Activity
In the Storage Spaces Direct page, what protocol replicates data to disks on other nodes of the cluster?

Page extract
»»
True Cloud Storage – Storage Spaces Direct

Let me start off by saying this is one of the most exciting new features in the next version of Windows Server. Prior to joining Microsoft, as a customer, I had been begging for this feature for years. Well, the product team has delivered – and in a big way. All of the testing I have performed on this has shown that this is a solid technology, with minimal performance overhead. You can expect to see near line-rate network speeds and full utilization of disk performance. It is as resilient as you would expect, and as flexible as you will need. Recently announced at Ignite 2015, Storage Spaces Direct (S2D) is available in the Server 2016.

The previous version of storage spaces relied on a shared SAS JBOD being connected to all storage nodes. While this helps reduce the cost of storage by replacing expensive SANs with less expensive SAS JBOD’s, it still is a higher cost than leveraging DAS for a few reasons: Dual-port SAS drives are required in order to provide redundant connectivity to the SAS backplane, the JBOD itself has additional cost, and the datacenter costs associated with the rack space, power, and cabling for the JBOD shelf. Storage Spaces Direct overcomes these hurdles by leveraging local disks in server chassis, thereby creating cloud storage out of the lowest cost hardware. You can finally leverage SATA SSD’s with Storage Spaces and still maintain redundancy and failover capabilities. Data is synchronously replicated to disks on other nodes of the cluster leveraging SMB3, meaning you can take advantage of SMB Multichannel and RDMA capable nics for maximum performance.
««
Dataset content
»»
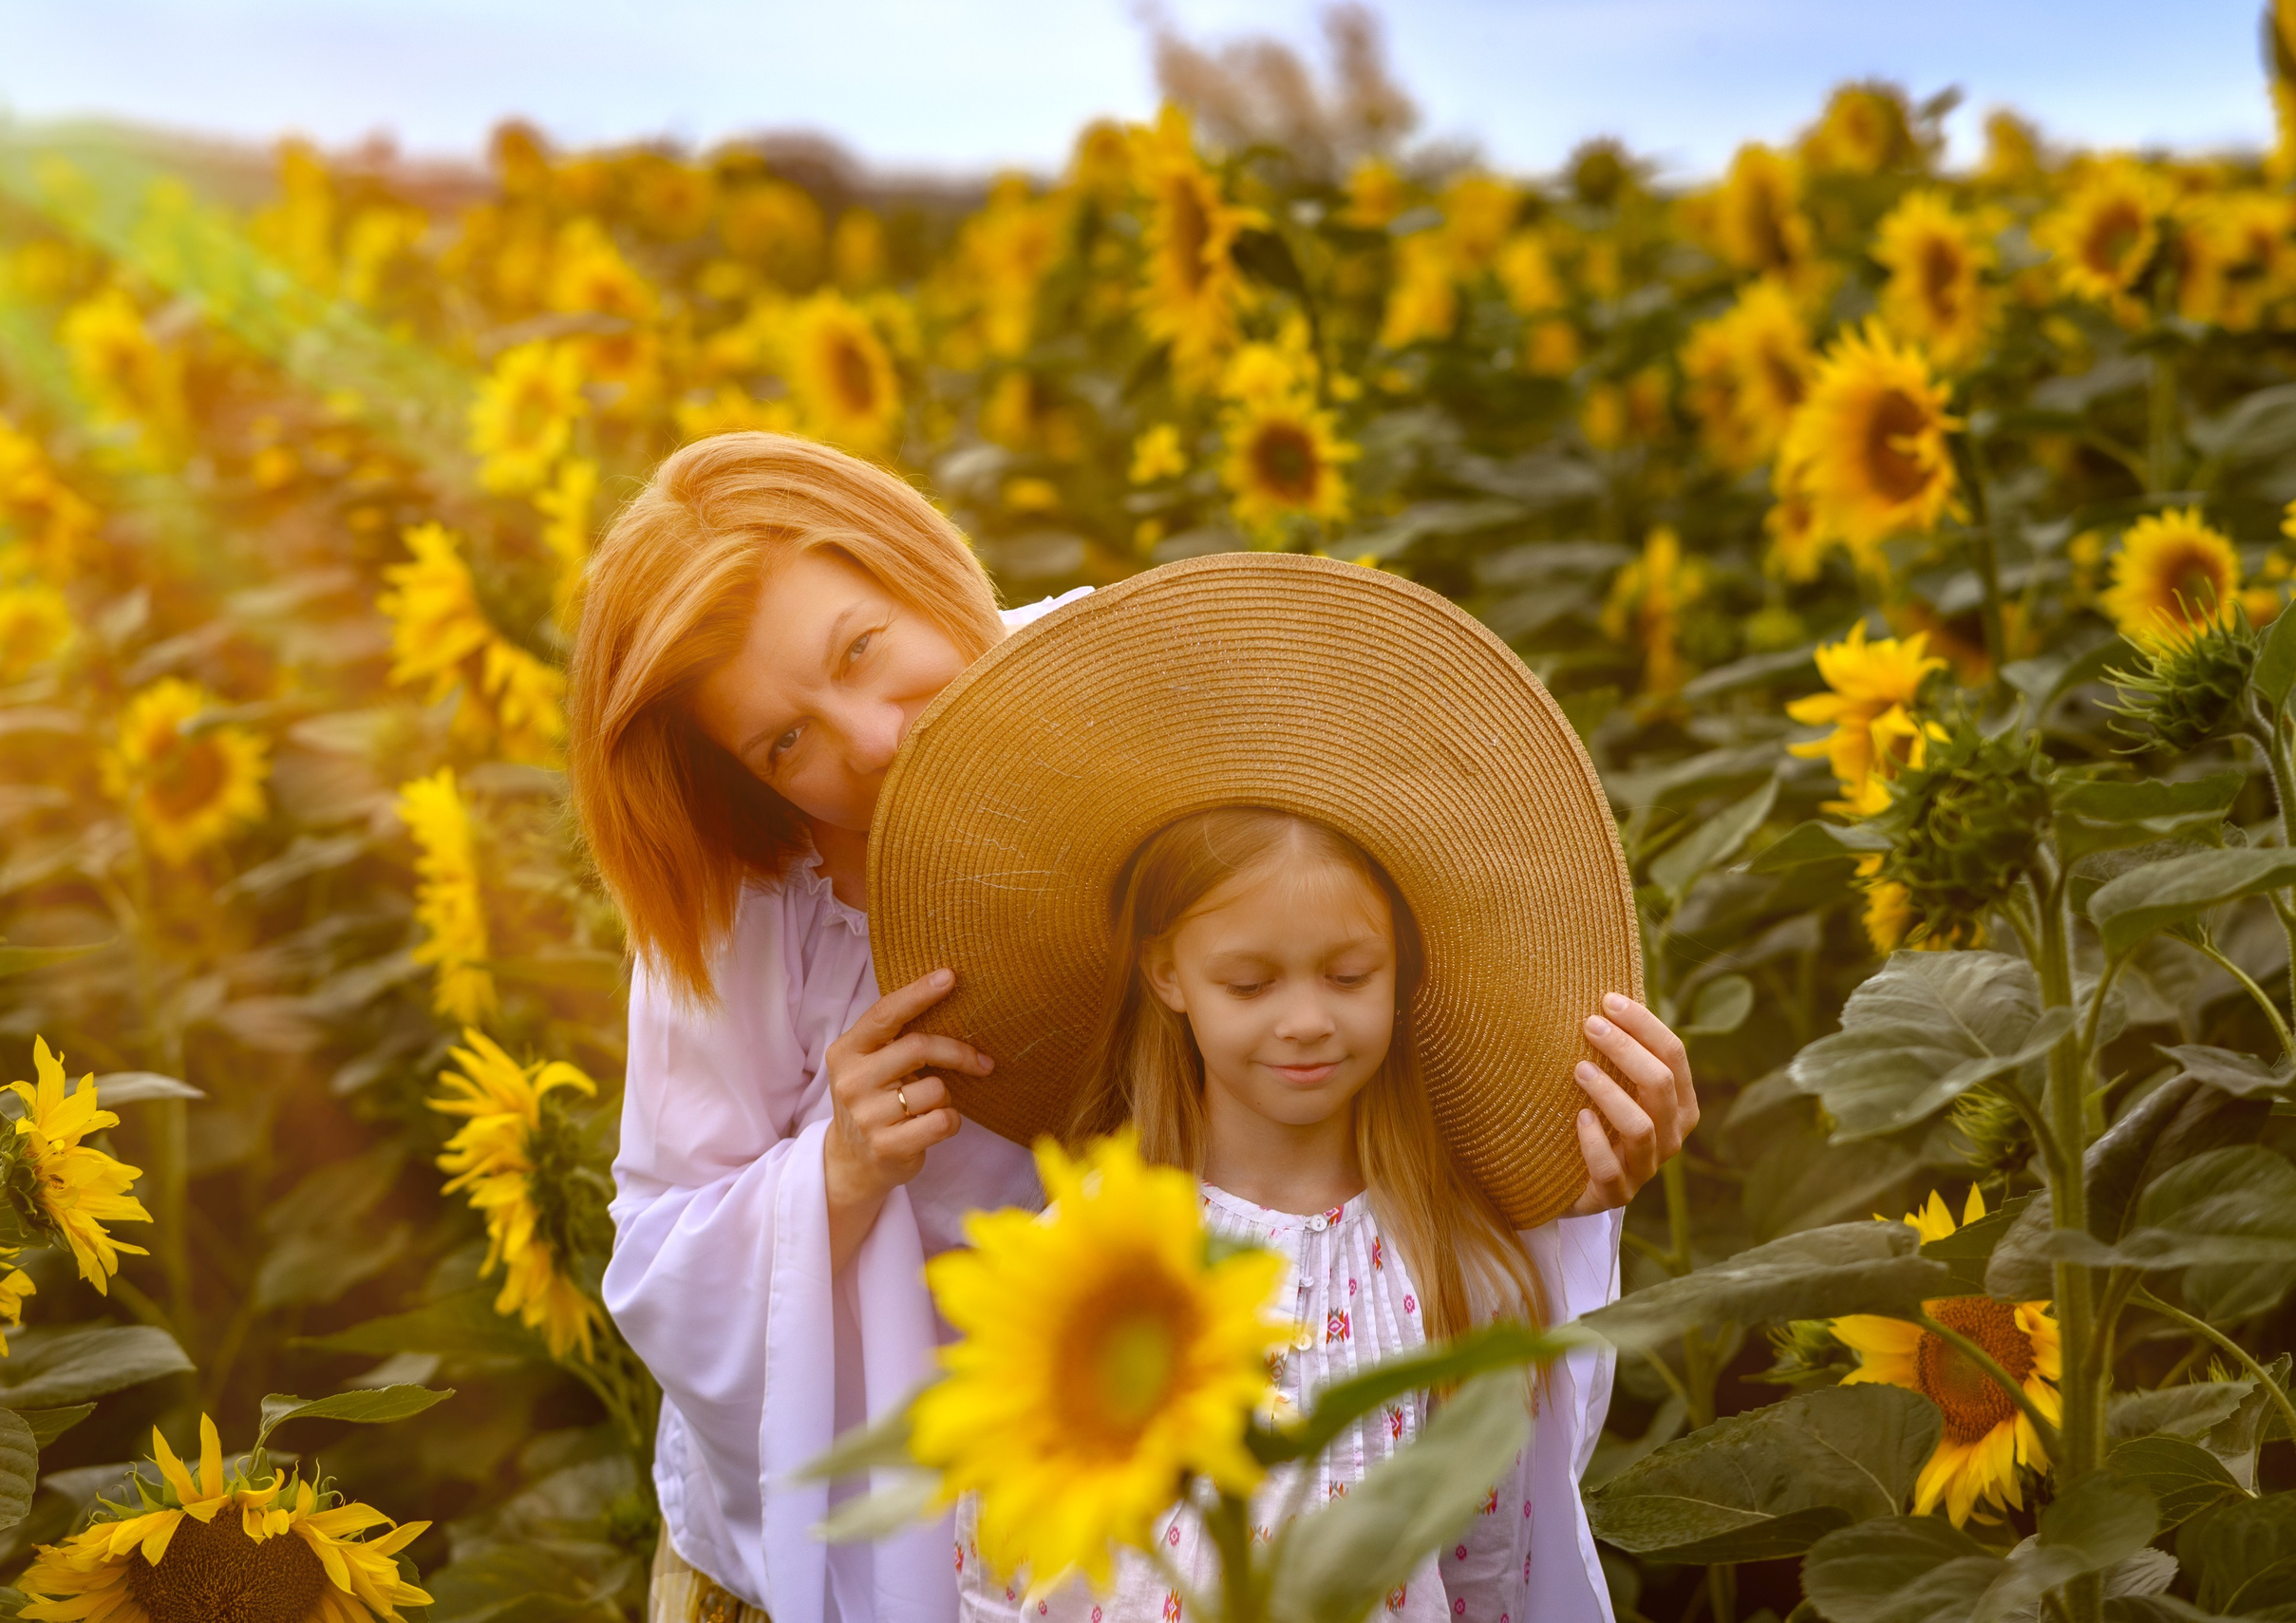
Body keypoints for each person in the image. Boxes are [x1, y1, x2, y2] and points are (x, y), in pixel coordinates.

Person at [567, 433, 1695, 1623]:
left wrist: (1570, 1147)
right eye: (782, 741)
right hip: (927, 1539)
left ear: (910, 563)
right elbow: (661, 1256)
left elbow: (1374, 978)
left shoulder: (1137, 692)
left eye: (862, 648)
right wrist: (836, 1173)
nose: (872, 738)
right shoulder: (747, 904)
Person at [864, 553, 1676, 1623]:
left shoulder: (1449, 1261)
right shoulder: (1090, 1253)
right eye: (1248, 980)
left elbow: (1489, 1563)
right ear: (1168, 975)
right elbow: (1002, 1560)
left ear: (1403, 968)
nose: (1304, 1018)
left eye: (1349, 974)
««
Written answer
SMB3